Sometimes my brain lets me down…and sometimes it just makes me look a complete twat.
It had been a long and very boozy day out with my mates at the horses, followed by a quick trip into London for even more drinks and a curry. Given the late hour and the copious amounts of beer I’d consumed it was perhaps not surprising that I’d almost immediately fallen asleep on the hour long train journey back to my home town (which is thankfully where the train terminates).
After a gentle nudge from a fellow passenger to wake me up I very groggily and still rather drunkenly stepped onto the platform just after midnight.
“Hi Matt” I heard someone call and turned to find a work colleague Anne standing there with someone who she introduced me to as her daughter.
“Oh, hi Anne”…I slurred “and nice to meet you too” I said smiling at her teenage daughter
“You’re looking very smart” she said (I had dressed up in a suit to go to the races and was indeed looking rather dapper), “What have you been up to today?”

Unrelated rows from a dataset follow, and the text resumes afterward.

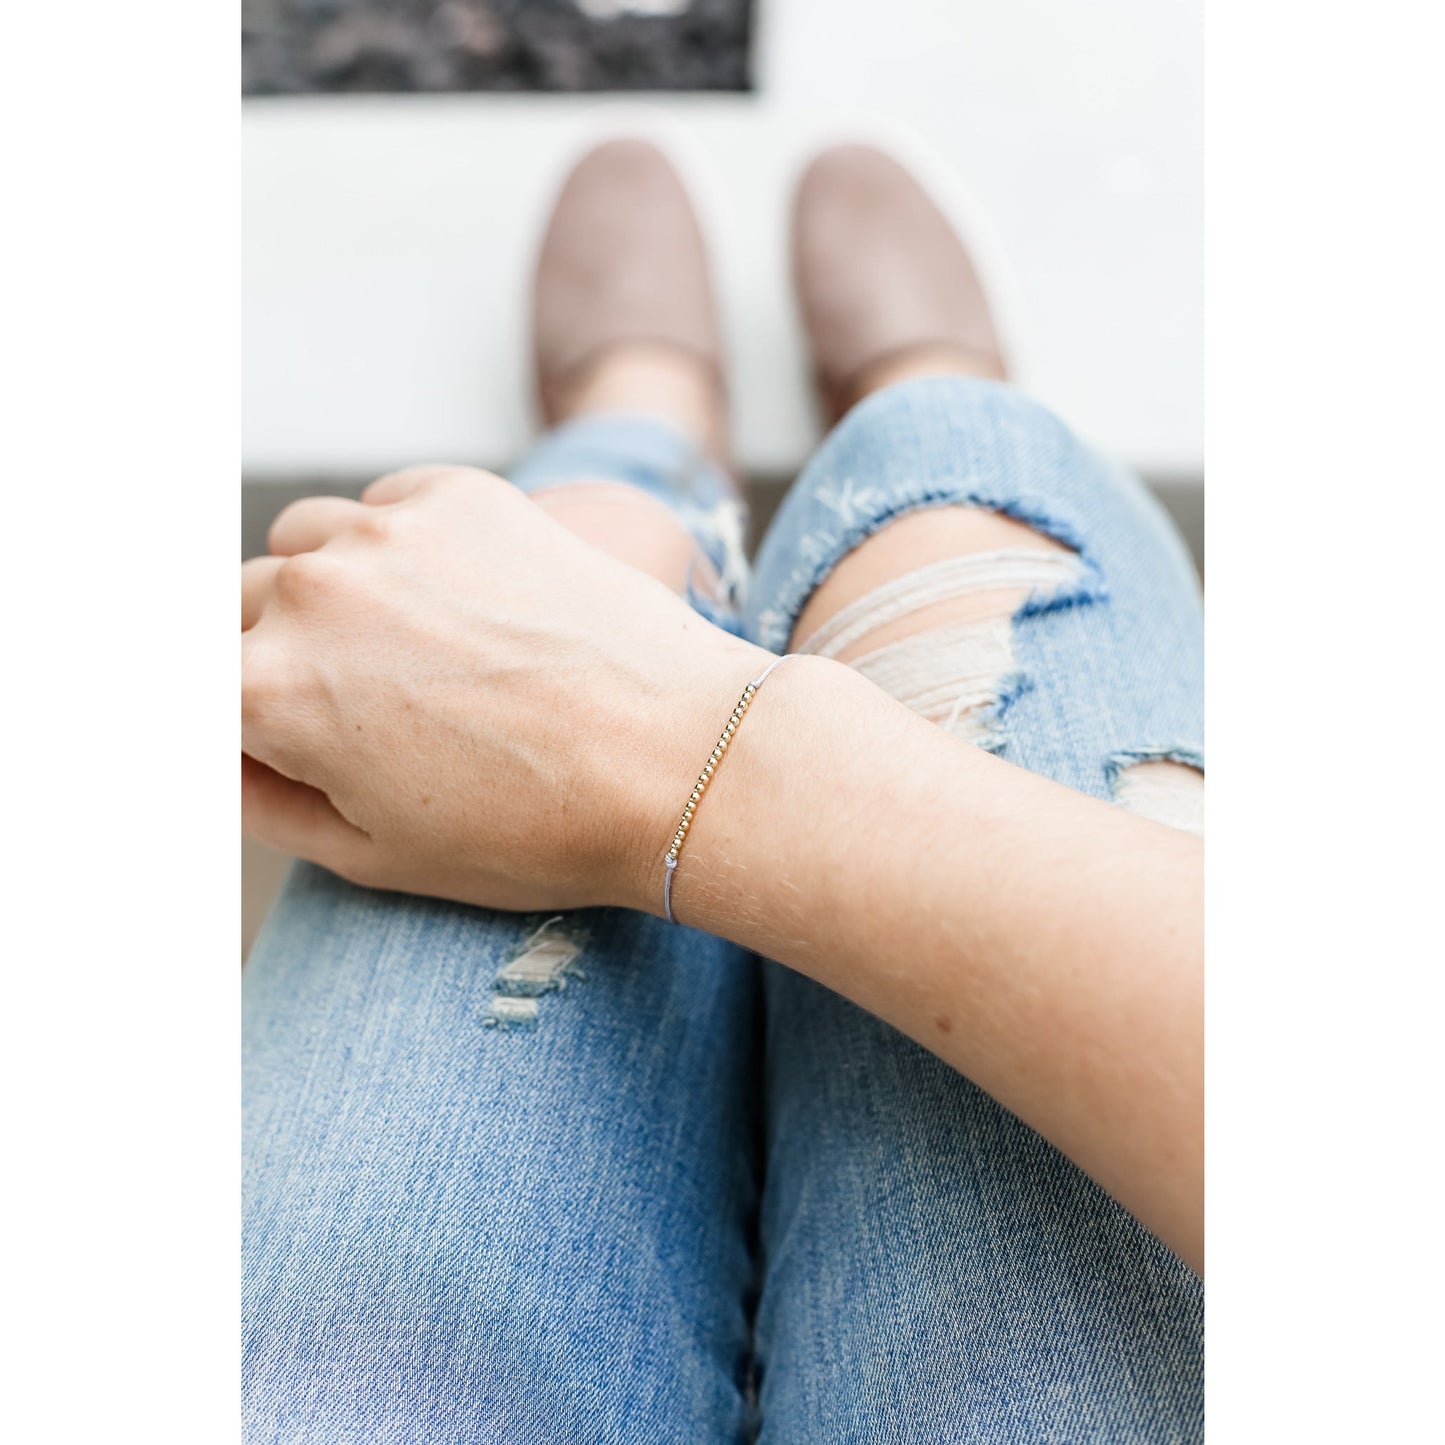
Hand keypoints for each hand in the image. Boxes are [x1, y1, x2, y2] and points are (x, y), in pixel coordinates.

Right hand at [241, 465, 764, 911]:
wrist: (683, 760)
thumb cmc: (536, 831)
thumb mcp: (373, 854)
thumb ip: (259, 797)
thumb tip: (219, 751)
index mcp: (264, 695)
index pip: (190, 693)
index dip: (227, 725)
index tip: (272, 738)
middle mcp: (307, 596)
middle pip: (235, 614)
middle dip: (267, 662)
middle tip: (351, 715)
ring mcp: (386, 534)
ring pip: (300, 549)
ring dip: (323, 596)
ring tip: (405, 657)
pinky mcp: (459, 494)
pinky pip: (381, 509)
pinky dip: (393, 549)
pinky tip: (456, 602)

“Why thank you” I said “I’ve been to….” This was not a dramatic pause here, this was me standing there frantically trying to think what I had been doing. A combination of waking from a deep sleep and drinking a substantial amount of beer had apparently resulted in complete brain failure.
The next 10 seconds (which seemed much longer) were spent thinking:
“OMG where have I been? Come on..you can’t forget what you’ve done all day…you’re in a suit for God’s sake – that must be a clue…oh please, just say something…even if you just make it up. Anything as long as you don’t just say…”
“…erm, I don’t know.”
Ahhh – that!!!
They both stared at me. The daughter finally spoke, very slowly, as if to a small child… “So, you don’t know where you’ve been today?”
Oooh, a second chance where I could cheekily smile and say “only kidding, I’ve been to….”
Oh please brain help me out here, suit…work function, wedding – anything…seriously…nothing?
“…erm, no, I can’t remember where I have been all day.”
There was not a lot more to say so I mumbled my goodbyes and started the 30 minute walk back to my house. From the laughter and “oh my God!” comments (that probably could have waited till I was slightly further out of earshot) I knew that this would be a a tale Anne would (justifiably) relish telling everyone at work on Monday.
15 minutes! That’s how long it took my brain to finally remember that I’d been horse racing. Too little and 15 minutes too late. Thanks brain.